Tying bedsheets together to make a viable rope seems like the sort of thing reserved for cartoons and action movies. But time and again it’s been proven to be a very real way to escape from multi-story buildings. A few days before Christmas in 2012, two inmates in a Chicago prison escaped their 17th-story cells by tying bedsheets together. A few years later, a prisoner in a maximum security prison in Australia used his sheets to scale exterior walls and escape. And if you think this tactic is reserved for desperate criminal masterminds, think again. On a warm summer night in Virginia in August of 2017, a 78-year-old woman escaped the flames engulfing her apartment by, you guessed it, tying her sheets together.
Whether you’re a prisoner looking to make a daring escape or a tourist trying to flee from a burning hotel, tying bedsheets together is a perfectly viable way to make a makeshift rope. It’s also a good reason to always buy high-quality sheets, as higher thread counts mean higher tensile strength, which leads to a stronger bedsheet rope.

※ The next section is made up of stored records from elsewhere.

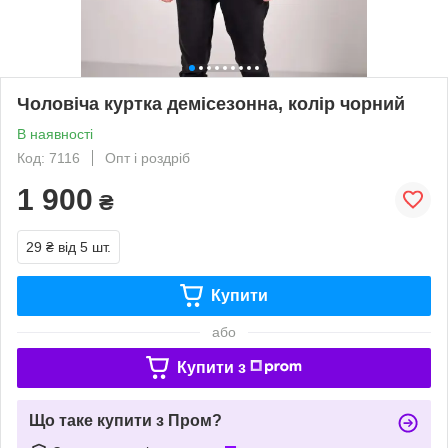
Чоловіча куртка демісезонна, колір чорний
В наявності
Код: 7116
Опт і роздріб
1 900
₴
29 ₴
від 5 шт.
Купити
або
Купити з
Що таке купити з Пром?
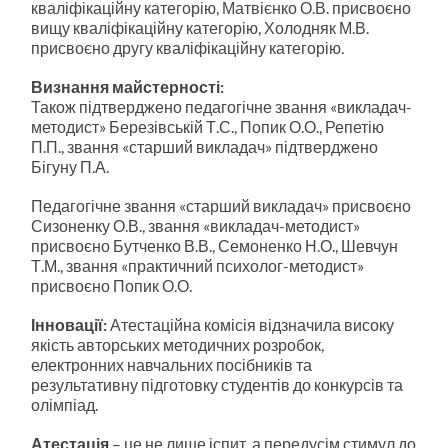
кваліфікаційну категорію, Матвієнко О.В. присвоєно
вищу кваліфікаційну категорію, Холодняк М.В.
присвоєно другу кваліфікаційну категорію.
Визнання майстерності:
Також підтверджено педагогічне звання «викладач-
методист» Березівській Т.С., Попик О.О., Репетію
П.П., звання «старший викладач» підтверджено
Бігуну П.А.
Педагогічне звання «старший викладач» присвоєно
Сизоненку О.В., звання «викладач-методист»
присвоєно Бутченко В.В., Семоненко Н.О., Шевчун
Т.М., звання «практичний психолог-методист»
присвоєно Попик О.О.
Інновації:
Атестаційна комісія відзначила високу
якість авторських методичних розробок,
електронних навчальних посібників та
результативну підготовку студентів до конкурсів та
олімпіад.
Атестація
– це не лише іспит, а передусім стимул до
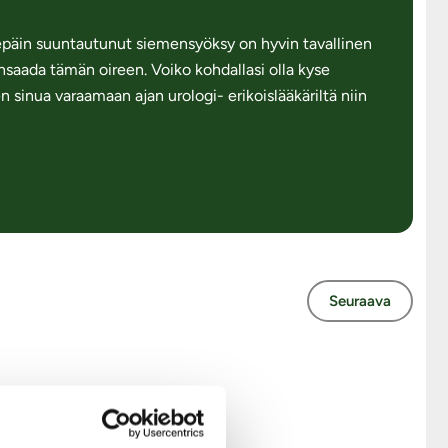
sepäin suuntautunut siemensyöksy on hyvin tavallinen
saada tämän oireen. Voiko kohdallasi olla kyse
 sinua varaamaan ajan urologi- erikoislääkäriltä niin
Seuraava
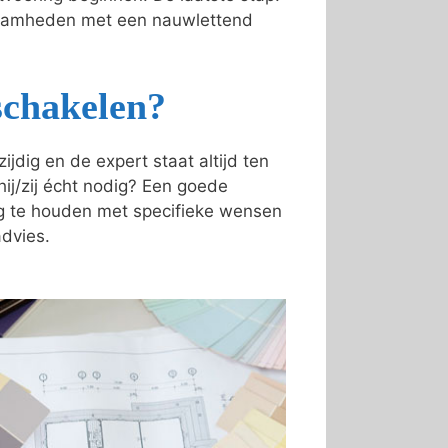
kzaamheden met een nauwlettend
schakelen?
dig en de expert staat altijd ten
 hij/zij écht nodig? Een goede
ing te houden met specifieke wensen
advies.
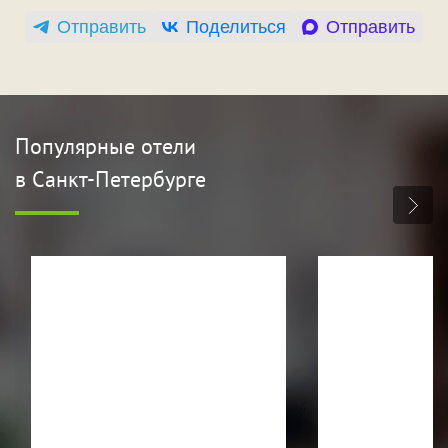
Отправить
Поделиться
Отправить
Популярные отели
в Санкт-Петербурге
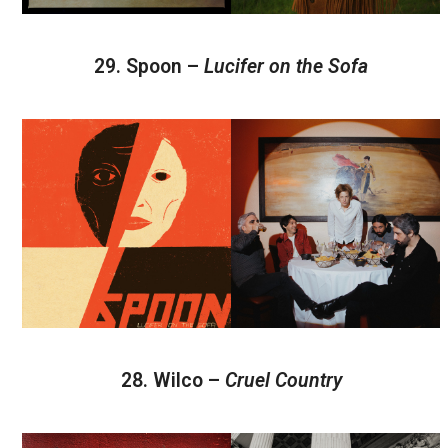
29. Spoon –
Lucifer on the Sofa
28. Wilco –
Cruel Country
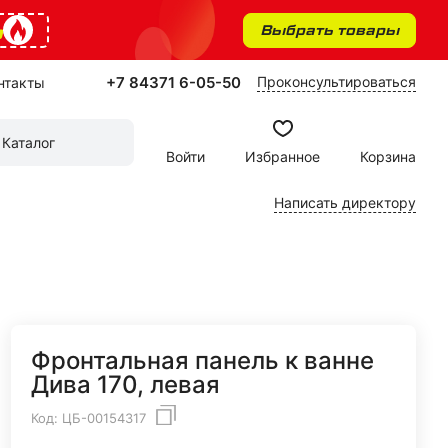
%
Выбрать товары
+7 84371 6-05-50
Проконсультироваться
нтакты
Каталог
Войти
Избранное
Корзина
Написать директору
Фронтальная панель к ванне
Дива 170, левая
Код:
ЦБ-00154317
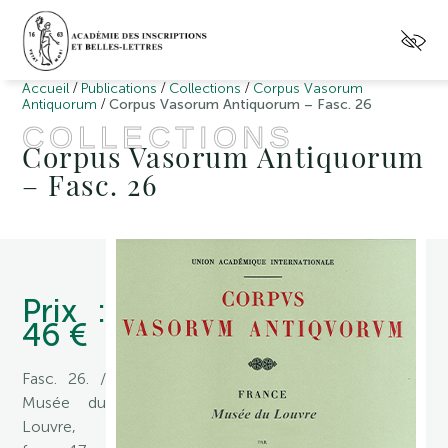
/
/
/
Accueil
Publications
Collections
Corpus Vasorum
/
Antiquorum
Corpus Vasorum Antiquorum – Fasc. 26
COLLECTIONS
Corpus Vasorum Antiquorum
– Fasc. 26
Prix :
46 €
Fasc. 26. /
Musée du
Louvre,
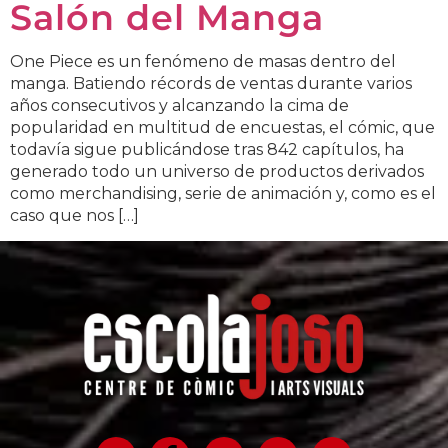
Salón del Manga
One Piece es un fenómeno de masas dentro del
manga. Batiendo récords de ventas durante varios
años consecutivos y alcanzando la cima de
popularidad en multitud de encuestas, el cómic, que
todavía sigue publicándose tras 842 capítulos, ha
generado todo un universo de productos derivados
como merchandising, serie de animación y, como es el
caso que nos […]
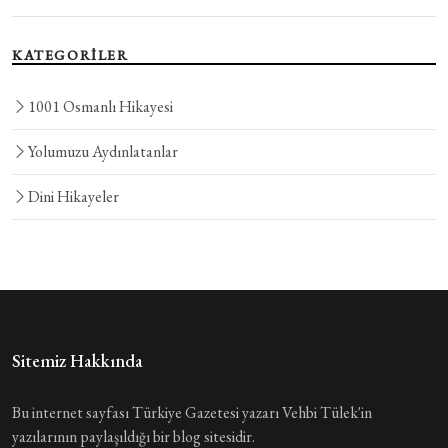
KATEGORİLER
1001 Osmanlı Hikayesi
Yolumuzu Aydınlatanlar
Dini Hikayeler
Sitemiz Hakkında
Bu internet sayfası Türkiye Gazetesi yazarı Vehbi Tülek'in
yazılarının paylaşıldığı bir blog sitesidir.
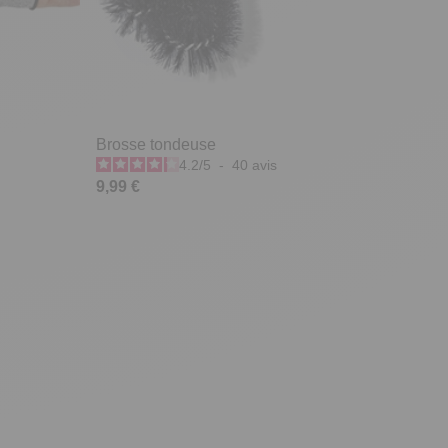
Brosse tondeuse
4.2
/
5
-
40
avis
9,99 €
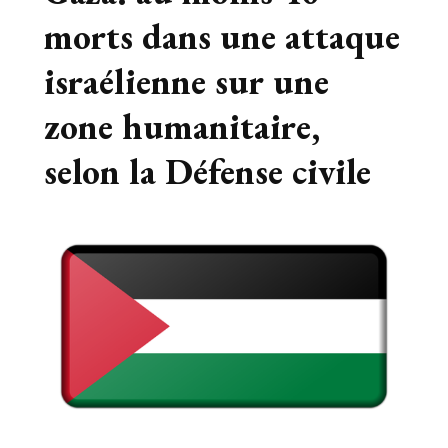
morts dans une attaque
israélienne sur une
zone humanitaire,
selon la Défense civile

1: Estimate the distance from the ground to your window. The average height of a single story is about 10 feet.
2: Gather enough bedsheets to open the distance from your window to the ground. A king-sized sheet equals about 12 feet of “rope”.
3: Using square knots, tie your sheets together at the corners to maximize sheet length.
4: Secure one end of your rope to something sturdy, like a bed frame or radiator, or something larger than the window opening, like a dresser.
5: Lower yourself out the window while holding onto the bedsheet rope.
6: Snake the bedsheet between your feet to help control your descent.